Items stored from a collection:
Content starts

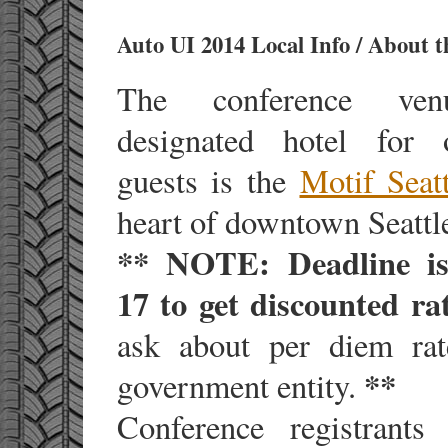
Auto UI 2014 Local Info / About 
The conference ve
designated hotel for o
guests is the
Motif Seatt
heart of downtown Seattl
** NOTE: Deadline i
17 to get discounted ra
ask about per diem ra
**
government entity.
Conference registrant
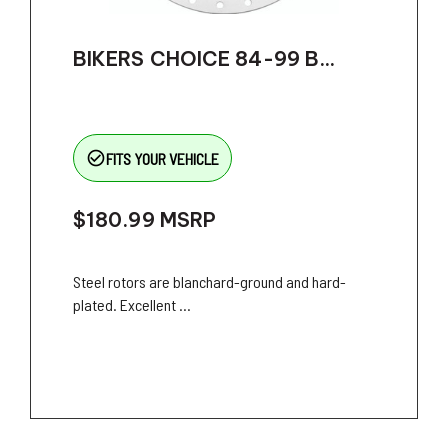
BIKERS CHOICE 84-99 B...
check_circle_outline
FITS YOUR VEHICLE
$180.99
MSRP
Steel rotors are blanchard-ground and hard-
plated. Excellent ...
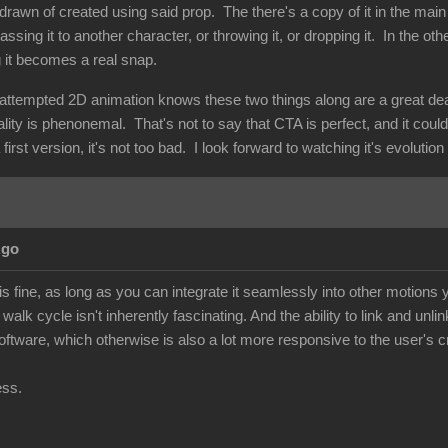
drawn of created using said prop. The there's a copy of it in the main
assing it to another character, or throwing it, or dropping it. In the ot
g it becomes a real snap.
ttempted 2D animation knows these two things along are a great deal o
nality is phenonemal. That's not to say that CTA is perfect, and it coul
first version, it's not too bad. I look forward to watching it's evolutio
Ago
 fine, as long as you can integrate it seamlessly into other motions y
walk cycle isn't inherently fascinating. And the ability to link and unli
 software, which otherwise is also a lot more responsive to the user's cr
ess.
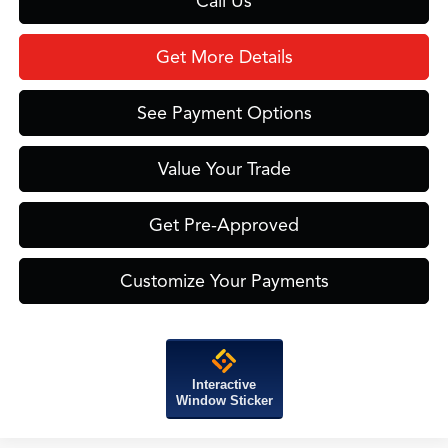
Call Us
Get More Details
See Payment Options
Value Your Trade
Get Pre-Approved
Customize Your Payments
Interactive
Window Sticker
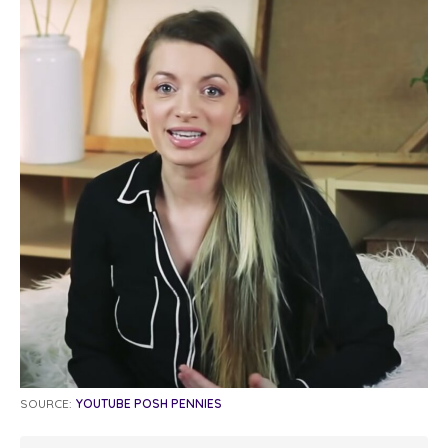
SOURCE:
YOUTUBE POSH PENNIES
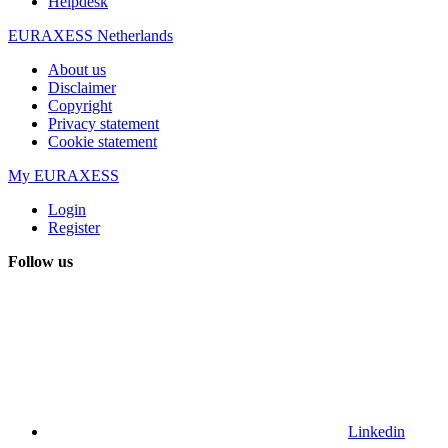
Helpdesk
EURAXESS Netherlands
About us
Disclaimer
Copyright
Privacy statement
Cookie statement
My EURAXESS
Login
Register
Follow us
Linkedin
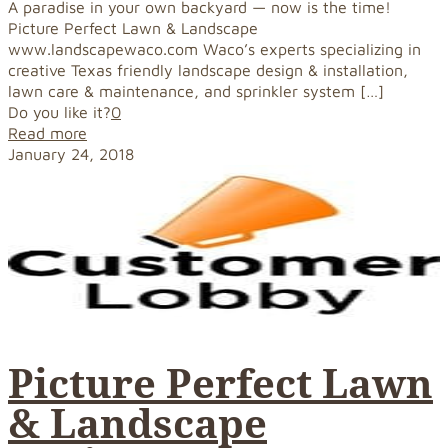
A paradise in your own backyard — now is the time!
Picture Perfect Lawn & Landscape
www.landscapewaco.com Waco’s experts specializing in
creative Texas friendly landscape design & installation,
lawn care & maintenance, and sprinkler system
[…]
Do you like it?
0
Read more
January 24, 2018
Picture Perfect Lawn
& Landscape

Content ends

Rewrite all the text lines from the rows above as one numbered list, omitting blank lines. Leave the pictures out of the answer.

OUTPUT FOR THIS EXERCISE:
1. Auto UI 2014 Local Info / About 
2. The conference ve
3. designated hotel for o
4. guests is the
5. Motif Seatt
6. heart of downtown Seattl
7. ** NOTE: Deadline i
8. 17 to get discounted ra
9. ask about per diem ra
10. **
11. government entity.
12. Conference registrant
13. BIKERS CHOICE 84-99 B...
14. check_circle_outline
15. FITS YOUR VEHICLE
16. $180.99
17. MSRP
18. Steel rotors are blanchard-ground and hard-
19. plated. Excellent ...
20. drawn of created using said prop. The there's a copy of it in the main
21. assing it to another character, or throwing it, or dropping it. In the ot
22. g it becomes a real snap.
23. ttempted 2D animation knows these two things along are a great deal o
24. nality is phenonemal. That's not to say that CTA is perfect, and it coul
25. first version, it's not too bad. I look forward to watching it's evolutio
26. Ago
27.  fine, as long as you can integrate it seamlessly into other motions y
28. walk cycle isn't inherently fascinating. And the ability to link and unli
29.  software, which otherwise is also a lot more responsive to the user's cr
30. ess.
31. Call Us
32. Get More Details
33. See Payment Options
34. Value Your Trade
35. Get Pre-Approved
36. Customize Your Payments
37. Interactive
38. Window Sticker
39. SOURCE:
40. YOUTUBE POSH PENNIES
41. Helpdesk
42. EURAXESS Netherlands
43. About us
44. Disclaimer
45. Copyright
46. Privacy statement
47. Cookie statement
48. My EURAXESS
49. Login
50. Register
51. Follow us
52. Linkedin
53. A paradise in your own backyard — now is the time!
54. Picture Perfect Lawn & Landscape
55. www.landscapewaco.com Waco’s experts specializing in
56. creative Texas friendly landscape design & installation,
57. lawn care & maintenance, and sprinkler system
58. […]
59. Do you like it?
60. 0
61. Read more
62. January 24, 2018
63. Picture Perfect Lawn
64. & Landscape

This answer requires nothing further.